Sheriff no fan of gun control

On the eve of Gun Appreciation Day, Santa Barbara County Sheriff Bill Brown said gun control debates have distracted the American people from the issue most affecting mass violence: mental health.

“If we look at virtually all of the mass shootings that have occurred in our country, the common denominator in them, in virtually every one, is either untreated or seriously undertreated severe mental illness,” Brown said. “And addressing that issue needs to be our highest priority.”

“Gun control is very controversial, and in reality, it’s very limited in its effectiveness at the end of the day,” Brown said.

California voters passed Proposition 63, an income tax to provide additional mental health services, in November 2004. Brown, a member of California’s Mental Health Services Oversight and Accountability Commission, said Prop. 63 does not go far enough.

“The reality is that evil and determined minds can always get around gun control or any other laws that prohibit something in particular,” Brown said. “We’ve seen that with Timothy McVeigh when he killed 168 people in Oklahoma with fertilizer and a rental truck.

“We’ve seen that locally in Isla Vista when a student just used a car and plowed into a crowd and killed a number of innocent people.”

Most recently, the mass shooting at Sandy Hook Elementary School moved gun control to the center of legislative debate as legislators, experts and gun advocates offer different opinions about the significance of the phrase “assault weapons.”

Some say differences between firearms and those deemed assault weapons are purely cosmetic.

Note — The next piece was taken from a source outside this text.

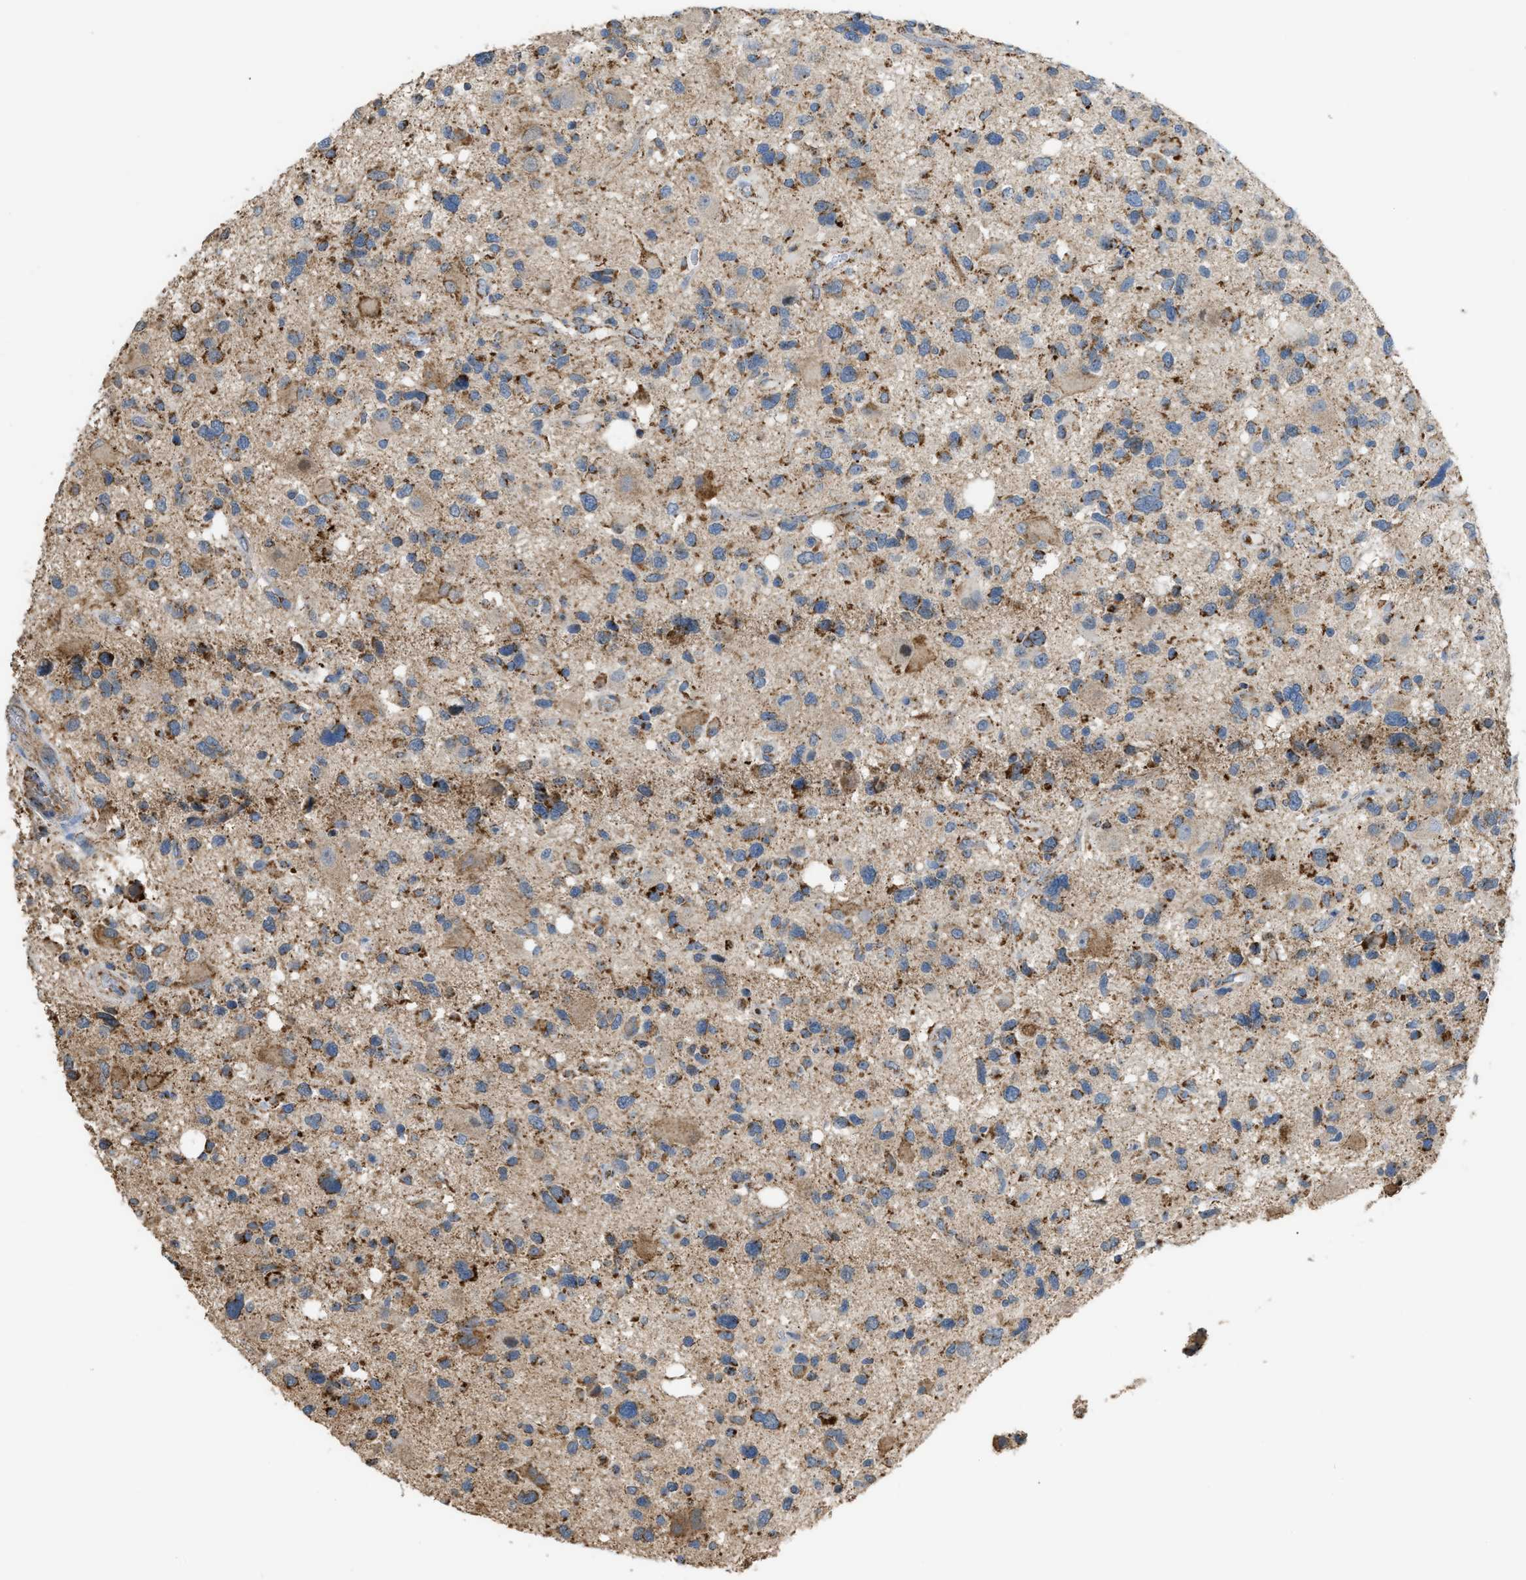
{"staining": {"intensity": "moderate", "quantity": "25%-75%", "location": "cytoplasmic/membranous"}, "tissue": "glioma", "cell_type": "Tumor cells", "image_type": "cancer", "snomed": [{"axis": "morphology", "description": "Glioma, malignant, High grade"}, {"axis": "topography", "description": "Brain"}], "caption": "Malignant glioma (high-grade) was stained to show a protein in brown. There is medium levels of moderate cytoplasmic/membranous expression in about 25%-75% of tumor cells.", "gene": "ETFB", "patient": {"sex": "male", "age": 33}}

Others identify functional differences and specific features.

President Barack Obama unveiled a $500 million plan Wednesday to ban “military-style assault weapons” and limit ammunition magazines to 10 rounds.

Danny Wells, a local firearms instructor and range master, has been teaching firearms training for 25 years.

“Let’s talk about rifles,” he said. “Functionally, you have a single-shot rifle, which means you put one bullet in it, you close the action on it and you pull the trigger. Then, you have a repeating-type rifle.”

He said semi-automatic rifles allow more rapid fire than bolt action, lever action and pump action rifles.

“But you have to pull the trigger every time you fire the gun,” Wells explained.

California legislators banned designated semi-automatic firearms defined as assault weapons in the Roberti-Roos Assault Weapons Control Act of 1989.

That list of weapons includes the series of A-K rifles, centerfire rifles that can accept detachable ammunition magazines, and any shotgun with a revolving cylinder.